§ **Tarefa**
Transcreva do texto sobre a classificação do CV e do PCC como organizações terroristas o trecho entre "Na prática, a" e "entidades dessa lista.", incluindo ambos.

§ **Trecho selecionado**

--------------------------------

As facções brasileiras Comando Vermelho (CV) e Primeiro Comando da Capital (PCC) passam a ser classificadas oficialmente como organizações terroristas pelo governo dos Estados Unidos a partir desta sexta-feira (5). A decisão de Donald Trump, anunciada no fim de maio, acendeu um alerta na diplomacia do Brasil, que tenta reverter a medida por temer forte insegurança jurídica e pressões de Washington sobre as políticas de segurança pública nacionais.
Na prática, a mudança transfere os grupos da categoria de crime organizado para o escopo do contraterrorismo americano, permitindo o congelamento de bens e restrições de vistos. Além disso, instituições financeiras e empresas brasileiras ligadas ao sistema dos EUA enfrentarão fiscalizações muito mais rígidas, já que a legislação daquele país pune severamente qualquer tipo de apoio, direto ou indireto, a entidades dessa lista.
Apesar do forte impacto econômico e do risco de sanções, auxiliares do presidente Lula descartam a possibilidade de intervenções militares americanas em solo brasileiro. Vale destacar que a medida não altera as leis do Brasil: em território nacional, ambas as facções continuam sendo tratadas estritamente como organizações criminosas, e não como grupos terroristas.

--------------------------------

§ **Dados fornecidos**
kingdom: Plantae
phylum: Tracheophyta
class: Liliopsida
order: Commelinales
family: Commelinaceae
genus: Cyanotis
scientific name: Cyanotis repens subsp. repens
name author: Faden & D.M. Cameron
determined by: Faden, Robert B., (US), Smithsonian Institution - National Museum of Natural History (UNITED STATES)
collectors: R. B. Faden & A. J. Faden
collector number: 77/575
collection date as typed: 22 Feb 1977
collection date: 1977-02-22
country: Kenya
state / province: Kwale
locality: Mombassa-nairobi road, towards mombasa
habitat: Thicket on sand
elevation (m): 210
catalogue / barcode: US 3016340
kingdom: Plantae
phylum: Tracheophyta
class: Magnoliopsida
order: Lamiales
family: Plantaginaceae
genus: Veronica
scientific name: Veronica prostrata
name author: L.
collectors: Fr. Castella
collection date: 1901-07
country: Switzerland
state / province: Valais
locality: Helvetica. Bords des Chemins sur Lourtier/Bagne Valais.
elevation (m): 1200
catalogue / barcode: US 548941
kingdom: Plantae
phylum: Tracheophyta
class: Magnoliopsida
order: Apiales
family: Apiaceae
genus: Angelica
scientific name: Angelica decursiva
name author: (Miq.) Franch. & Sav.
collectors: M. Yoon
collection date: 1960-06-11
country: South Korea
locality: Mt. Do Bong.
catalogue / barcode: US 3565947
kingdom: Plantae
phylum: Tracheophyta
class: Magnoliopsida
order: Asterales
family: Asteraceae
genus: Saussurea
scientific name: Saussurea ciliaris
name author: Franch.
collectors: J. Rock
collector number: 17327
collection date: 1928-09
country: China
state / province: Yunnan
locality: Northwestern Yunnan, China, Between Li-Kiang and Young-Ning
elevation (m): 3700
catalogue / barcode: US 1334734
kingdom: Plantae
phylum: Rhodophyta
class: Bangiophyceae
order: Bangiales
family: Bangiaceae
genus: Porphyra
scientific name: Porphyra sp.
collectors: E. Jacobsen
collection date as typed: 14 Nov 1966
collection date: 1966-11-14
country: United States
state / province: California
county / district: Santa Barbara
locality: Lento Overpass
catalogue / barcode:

--------------------------------

§ **Exercício resolvido**
Na prática, a mudança transfere os grupos da categoria de crime organizado para o escopo do contraterrorismo americano, permitindo o congelamento de bens e restrições de vistos. Além disso, instituições financeiras e empresas brasileiras ligadas ao sistema dos EUA enfrentarão fiscalizações muito mais rígidas, já que a legislação daquele país pune severamente qualquer tipo de apoio, direto ou indireto, a entidades dessa lista.